Entomopathogenic nematode application against root-damaging Diabrotica larvae in maize: what, when, and how?


Abstract: Due to restrictions of neonicotinoid seed coatings and due to the high toxicity of tefluthrin-based soil insecticides, biological control solutions have been developed against the maize-root feeding larvae of the western corn rootworm (Diabrotica virgifera virgifera, Coleoptera: Chrysomelidae). Commercially mass-produced entomopathogenic nematodes of the species Heterorhabditis bacteriophora (Rhabditida: Heterorhabditidae) had been registered against the larvae of D. v. virgifera in a number of countries. However, their use on a larger scale in field crops like maize is still limited. Whilst laboratory experiments and plant-scale field experiments have shown high control efficacies by those nematodes, field-scale trials by farmers lead to more variable results.

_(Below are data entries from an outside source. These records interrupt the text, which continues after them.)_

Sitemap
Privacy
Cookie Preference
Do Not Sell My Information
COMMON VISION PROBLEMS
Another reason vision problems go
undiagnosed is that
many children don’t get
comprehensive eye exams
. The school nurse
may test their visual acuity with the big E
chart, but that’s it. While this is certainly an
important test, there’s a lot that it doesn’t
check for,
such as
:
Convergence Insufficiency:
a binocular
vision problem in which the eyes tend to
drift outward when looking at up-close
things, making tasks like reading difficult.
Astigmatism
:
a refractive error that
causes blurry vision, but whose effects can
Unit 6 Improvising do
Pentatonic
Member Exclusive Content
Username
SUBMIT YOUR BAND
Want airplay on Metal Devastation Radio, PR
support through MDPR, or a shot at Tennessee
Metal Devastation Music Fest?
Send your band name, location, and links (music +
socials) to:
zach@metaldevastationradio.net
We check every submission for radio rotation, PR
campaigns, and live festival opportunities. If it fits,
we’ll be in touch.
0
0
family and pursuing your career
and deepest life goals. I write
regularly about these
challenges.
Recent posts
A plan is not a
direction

We herewith summarise results of 22 field-scale trials implemented with farmer machinery between 2005 and 2018. In all field trials, nematodes were applied as fluid stream sprays into the sowing furrow after seed placement. This is currently the most common and economic application method. Results showed that nematodes usually appeared as effective as, or better than standard pesticides at reducing D. v. virgifera populations, and usually similarly effective or occasionally slightly less effective at preventing heavy root damage. Findings support a nematode-based solution for the biological control of D. v. virgifera larvae in maize fields as one among the alternative options to synthetic insecticides.